I didn't mean to make a rant not on topic about Ukraine, it is just I think you have to give a lot of context when linking to the words of US warhawks, I feel like I am handing out a powerful pyschedelic or something, I mean look at this shit, this person wrote this and then put THEIR NAME on it...

The US: Winning By Not Interrupting

Napoleon is credited with saying, “Never interrupt your enemy when he is making a mistake,” and this aptly characterizes U.S. IW successes in 2024. The U.S. did not launch many bold, new IW initiatives in 2024. Instead, the U.S. refrained from interrupting Iran, its proxies, and Russia while they made terrible mistakes. This restraint deserves more credit than it receives. For example, the U.S. could have, perhaps, taken initiative and achieved early ceasefires in Gaza and Lebanon, but that would have rescued Assad, Hezbollah, Iran, and maybe even Hamas. By failing to interrupt, the U.S. benefitted from the destruction of Assad, the crippling of Hezbollah and Hamas, and the weakening of Iran. By the same token, a ceasefire in Ukraine would have stopped Russia’s astronomical losses and left it free to use those resources in places like Syria. The U.S. administration resisted the temptation to pursue a counterproductive ceasefire and instead allowed Russian mistakes to proceed uninterrupted.

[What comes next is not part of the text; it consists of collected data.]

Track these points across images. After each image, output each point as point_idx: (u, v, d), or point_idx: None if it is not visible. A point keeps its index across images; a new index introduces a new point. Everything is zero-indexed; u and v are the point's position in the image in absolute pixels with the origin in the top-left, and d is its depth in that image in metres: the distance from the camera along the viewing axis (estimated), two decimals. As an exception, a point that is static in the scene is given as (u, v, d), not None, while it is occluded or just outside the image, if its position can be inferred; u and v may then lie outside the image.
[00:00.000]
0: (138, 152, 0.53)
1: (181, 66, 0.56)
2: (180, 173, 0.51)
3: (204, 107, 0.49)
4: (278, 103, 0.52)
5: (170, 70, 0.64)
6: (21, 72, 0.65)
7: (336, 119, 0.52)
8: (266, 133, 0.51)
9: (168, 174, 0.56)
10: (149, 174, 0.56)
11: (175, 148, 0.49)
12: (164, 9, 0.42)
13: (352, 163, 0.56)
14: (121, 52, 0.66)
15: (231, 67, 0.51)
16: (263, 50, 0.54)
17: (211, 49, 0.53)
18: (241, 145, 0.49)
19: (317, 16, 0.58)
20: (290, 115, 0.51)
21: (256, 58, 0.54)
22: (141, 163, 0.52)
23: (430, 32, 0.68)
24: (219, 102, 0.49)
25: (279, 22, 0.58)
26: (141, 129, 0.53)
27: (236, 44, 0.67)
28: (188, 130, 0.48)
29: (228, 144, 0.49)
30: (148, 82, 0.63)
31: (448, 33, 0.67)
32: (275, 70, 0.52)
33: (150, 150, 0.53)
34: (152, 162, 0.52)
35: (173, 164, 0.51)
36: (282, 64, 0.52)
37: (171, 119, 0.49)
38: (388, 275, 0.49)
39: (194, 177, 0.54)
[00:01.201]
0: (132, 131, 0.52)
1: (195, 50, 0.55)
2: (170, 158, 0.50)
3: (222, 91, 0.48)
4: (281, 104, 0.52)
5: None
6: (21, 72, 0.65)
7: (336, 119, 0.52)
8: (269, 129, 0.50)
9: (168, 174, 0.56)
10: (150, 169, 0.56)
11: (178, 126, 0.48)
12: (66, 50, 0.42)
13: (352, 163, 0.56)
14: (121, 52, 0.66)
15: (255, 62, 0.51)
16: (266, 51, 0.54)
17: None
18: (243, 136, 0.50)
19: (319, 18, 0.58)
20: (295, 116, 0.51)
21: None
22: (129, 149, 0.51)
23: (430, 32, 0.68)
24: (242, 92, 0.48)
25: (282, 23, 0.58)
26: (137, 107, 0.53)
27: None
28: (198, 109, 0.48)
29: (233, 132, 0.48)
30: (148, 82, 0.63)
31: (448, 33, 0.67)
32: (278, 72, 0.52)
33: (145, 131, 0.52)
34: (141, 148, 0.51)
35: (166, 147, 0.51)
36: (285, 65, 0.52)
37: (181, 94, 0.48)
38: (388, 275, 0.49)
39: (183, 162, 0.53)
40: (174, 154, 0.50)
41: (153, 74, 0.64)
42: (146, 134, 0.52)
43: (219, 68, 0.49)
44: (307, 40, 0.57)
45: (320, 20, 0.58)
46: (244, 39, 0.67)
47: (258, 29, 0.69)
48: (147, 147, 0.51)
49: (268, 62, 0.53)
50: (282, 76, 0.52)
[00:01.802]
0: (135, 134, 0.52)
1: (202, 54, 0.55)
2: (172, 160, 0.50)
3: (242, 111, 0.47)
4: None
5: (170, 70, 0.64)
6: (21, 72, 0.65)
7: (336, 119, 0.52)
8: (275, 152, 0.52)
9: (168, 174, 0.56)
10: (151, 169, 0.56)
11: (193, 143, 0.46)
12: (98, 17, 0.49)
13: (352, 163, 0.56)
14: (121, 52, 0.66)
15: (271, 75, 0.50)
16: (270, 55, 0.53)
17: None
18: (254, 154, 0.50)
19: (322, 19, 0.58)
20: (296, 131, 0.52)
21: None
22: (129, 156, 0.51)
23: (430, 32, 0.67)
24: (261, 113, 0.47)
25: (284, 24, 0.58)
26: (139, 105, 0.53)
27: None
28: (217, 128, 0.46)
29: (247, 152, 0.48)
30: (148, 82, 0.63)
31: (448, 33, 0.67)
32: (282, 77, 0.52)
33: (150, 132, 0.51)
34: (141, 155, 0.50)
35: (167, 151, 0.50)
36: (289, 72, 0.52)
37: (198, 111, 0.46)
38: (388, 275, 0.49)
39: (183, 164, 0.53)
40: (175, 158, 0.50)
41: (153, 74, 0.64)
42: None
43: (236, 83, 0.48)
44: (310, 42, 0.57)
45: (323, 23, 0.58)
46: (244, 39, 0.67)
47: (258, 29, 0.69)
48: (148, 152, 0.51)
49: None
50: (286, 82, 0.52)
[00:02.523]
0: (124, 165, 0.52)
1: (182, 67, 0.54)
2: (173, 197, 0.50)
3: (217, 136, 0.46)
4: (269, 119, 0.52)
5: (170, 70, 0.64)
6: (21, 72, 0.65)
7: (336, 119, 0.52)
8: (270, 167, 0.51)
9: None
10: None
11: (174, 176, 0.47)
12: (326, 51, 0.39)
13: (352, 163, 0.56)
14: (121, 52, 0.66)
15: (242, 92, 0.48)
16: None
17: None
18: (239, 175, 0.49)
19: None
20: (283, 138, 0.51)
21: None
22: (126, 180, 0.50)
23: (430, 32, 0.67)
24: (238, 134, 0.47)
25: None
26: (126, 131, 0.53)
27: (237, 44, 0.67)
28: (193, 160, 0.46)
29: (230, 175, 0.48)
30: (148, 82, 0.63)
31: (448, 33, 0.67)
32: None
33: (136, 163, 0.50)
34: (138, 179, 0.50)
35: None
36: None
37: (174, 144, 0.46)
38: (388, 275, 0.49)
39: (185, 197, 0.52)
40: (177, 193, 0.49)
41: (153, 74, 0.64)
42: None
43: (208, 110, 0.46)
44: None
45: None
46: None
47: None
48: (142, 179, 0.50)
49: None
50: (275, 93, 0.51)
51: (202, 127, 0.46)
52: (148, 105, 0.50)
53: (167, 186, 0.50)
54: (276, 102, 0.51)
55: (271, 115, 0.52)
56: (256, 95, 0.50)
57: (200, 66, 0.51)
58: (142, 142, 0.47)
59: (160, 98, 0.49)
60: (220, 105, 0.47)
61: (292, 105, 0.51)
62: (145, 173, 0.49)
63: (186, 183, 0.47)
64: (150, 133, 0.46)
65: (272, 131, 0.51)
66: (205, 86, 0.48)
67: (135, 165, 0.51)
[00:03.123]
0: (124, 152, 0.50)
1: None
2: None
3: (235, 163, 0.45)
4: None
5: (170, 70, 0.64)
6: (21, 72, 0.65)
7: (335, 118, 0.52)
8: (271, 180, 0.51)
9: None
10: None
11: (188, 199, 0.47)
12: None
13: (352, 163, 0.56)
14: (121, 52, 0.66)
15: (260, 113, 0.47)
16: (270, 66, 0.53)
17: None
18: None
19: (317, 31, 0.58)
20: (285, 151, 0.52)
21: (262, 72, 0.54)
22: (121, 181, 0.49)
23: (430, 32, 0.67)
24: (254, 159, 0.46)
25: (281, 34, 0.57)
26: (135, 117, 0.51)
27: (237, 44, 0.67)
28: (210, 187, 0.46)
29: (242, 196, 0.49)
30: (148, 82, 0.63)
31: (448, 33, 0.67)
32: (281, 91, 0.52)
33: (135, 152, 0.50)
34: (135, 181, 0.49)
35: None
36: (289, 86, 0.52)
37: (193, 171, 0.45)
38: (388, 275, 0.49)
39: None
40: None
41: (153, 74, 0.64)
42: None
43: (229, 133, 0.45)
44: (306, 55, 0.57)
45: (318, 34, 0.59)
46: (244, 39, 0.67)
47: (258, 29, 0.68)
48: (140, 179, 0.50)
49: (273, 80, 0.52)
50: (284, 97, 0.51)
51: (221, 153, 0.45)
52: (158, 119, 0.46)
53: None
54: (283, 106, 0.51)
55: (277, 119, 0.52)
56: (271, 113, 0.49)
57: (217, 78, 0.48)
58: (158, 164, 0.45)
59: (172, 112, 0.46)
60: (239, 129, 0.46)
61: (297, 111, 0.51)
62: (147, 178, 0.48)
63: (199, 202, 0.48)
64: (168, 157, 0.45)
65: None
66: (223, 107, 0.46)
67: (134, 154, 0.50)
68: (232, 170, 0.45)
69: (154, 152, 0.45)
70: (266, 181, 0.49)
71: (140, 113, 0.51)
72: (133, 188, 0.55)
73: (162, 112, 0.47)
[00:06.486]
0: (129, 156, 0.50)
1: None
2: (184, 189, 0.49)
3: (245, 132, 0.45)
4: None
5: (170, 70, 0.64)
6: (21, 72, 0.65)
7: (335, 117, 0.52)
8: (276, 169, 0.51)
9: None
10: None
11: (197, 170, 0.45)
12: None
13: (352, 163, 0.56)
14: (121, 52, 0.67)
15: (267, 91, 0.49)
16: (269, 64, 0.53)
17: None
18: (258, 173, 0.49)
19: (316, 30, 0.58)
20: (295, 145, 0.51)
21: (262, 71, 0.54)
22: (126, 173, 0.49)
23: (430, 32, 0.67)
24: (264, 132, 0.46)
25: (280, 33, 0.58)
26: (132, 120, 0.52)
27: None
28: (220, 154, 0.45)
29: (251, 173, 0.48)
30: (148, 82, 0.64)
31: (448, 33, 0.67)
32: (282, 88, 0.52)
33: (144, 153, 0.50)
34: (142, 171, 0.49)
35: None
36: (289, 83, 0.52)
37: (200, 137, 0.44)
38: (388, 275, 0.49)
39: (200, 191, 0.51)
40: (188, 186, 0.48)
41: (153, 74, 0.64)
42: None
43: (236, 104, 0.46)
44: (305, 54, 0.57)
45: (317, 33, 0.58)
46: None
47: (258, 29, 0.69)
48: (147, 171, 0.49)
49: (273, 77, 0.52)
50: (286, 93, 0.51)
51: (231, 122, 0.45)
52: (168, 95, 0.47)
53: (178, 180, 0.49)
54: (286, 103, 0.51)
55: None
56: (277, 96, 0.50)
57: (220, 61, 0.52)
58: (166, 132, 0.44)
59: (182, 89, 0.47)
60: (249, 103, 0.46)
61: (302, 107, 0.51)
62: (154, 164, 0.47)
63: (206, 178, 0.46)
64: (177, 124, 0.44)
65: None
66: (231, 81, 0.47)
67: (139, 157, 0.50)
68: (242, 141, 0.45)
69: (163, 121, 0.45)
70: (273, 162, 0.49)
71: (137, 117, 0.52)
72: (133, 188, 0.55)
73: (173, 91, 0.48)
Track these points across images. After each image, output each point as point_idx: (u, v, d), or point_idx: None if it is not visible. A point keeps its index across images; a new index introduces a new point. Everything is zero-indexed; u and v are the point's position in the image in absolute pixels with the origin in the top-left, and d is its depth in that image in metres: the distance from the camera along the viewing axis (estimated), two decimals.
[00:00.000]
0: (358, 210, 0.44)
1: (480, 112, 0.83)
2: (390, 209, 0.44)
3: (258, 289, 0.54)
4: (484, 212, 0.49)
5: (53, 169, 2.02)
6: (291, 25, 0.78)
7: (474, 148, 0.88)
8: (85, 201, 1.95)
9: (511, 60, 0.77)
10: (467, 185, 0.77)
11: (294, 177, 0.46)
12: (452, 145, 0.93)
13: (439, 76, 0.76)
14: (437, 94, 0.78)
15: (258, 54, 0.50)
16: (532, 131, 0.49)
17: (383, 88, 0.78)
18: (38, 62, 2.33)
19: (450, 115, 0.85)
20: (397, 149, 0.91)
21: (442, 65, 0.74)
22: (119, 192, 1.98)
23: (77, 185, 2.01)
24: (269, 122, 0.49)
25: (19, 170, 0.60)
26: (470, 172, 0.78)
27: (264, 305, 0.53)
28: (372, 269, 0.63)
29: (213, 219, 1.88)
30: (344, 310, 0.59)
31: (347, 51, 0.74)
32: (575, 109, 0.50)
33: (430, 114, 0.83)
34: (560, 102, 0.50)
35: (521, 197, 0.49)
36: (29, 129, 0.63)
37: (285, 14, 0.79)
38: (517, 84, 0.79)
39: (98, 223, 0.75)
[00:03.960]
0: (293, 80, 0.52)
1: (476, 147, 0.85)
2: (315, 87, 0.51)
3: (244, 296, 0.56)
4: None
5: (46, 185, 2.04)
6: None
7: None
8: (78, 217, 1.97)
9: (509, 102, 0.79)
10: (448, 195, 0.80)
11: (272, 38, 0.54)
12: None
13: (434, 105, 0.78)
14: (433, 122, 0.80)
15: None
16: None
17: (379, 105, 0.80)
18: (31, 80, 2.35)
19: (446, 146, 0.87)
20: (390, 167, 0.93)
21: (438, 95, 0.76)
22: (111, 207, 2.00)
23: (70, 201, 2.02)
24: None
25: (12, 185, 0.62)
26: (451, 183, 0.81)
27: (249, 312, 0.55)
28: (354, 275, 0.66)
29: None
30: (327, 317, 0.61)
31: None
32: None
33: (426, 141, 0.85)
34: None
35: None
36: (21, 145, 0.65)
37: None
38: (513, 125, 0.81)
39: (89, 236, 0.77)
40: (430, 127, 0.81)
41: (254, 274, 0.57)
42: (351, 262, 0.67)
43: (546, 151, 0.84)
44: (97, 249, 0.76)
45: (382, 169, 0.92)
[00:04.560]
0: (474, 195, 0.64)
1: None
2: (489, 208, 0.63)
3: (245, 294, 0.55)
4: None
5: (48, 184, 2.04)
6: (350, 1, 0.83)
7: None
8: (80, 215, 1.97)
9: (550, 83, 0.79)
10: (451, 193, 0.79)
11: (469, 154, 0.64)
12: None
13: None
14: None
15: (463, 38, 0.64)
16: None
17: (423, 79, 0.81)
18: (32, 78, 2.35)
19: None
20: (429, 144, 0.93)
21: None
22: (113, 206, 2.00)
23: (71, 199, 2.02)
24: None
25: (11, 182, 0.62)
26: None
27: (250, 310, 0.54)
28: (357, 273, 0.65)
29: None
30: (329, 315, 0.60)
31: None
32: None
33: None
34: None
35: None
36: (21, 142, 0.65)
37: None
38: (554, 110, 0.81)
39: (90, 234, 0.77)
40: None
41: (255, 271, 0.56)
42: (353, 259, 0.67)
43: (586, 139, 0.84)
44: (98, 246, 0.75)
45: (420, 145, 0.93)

This emphasizes a broader point about how Ukraine must pursue peace, it must be recognized that this system is stable, the war does not want to be disturbed and those on the sidelines profiting off the war on both sides are in vigorous agreement about that.. or rather were until recently.

I am sorry Ukraine, with allies like these it is a miracle you are beginning to win the war, but you are.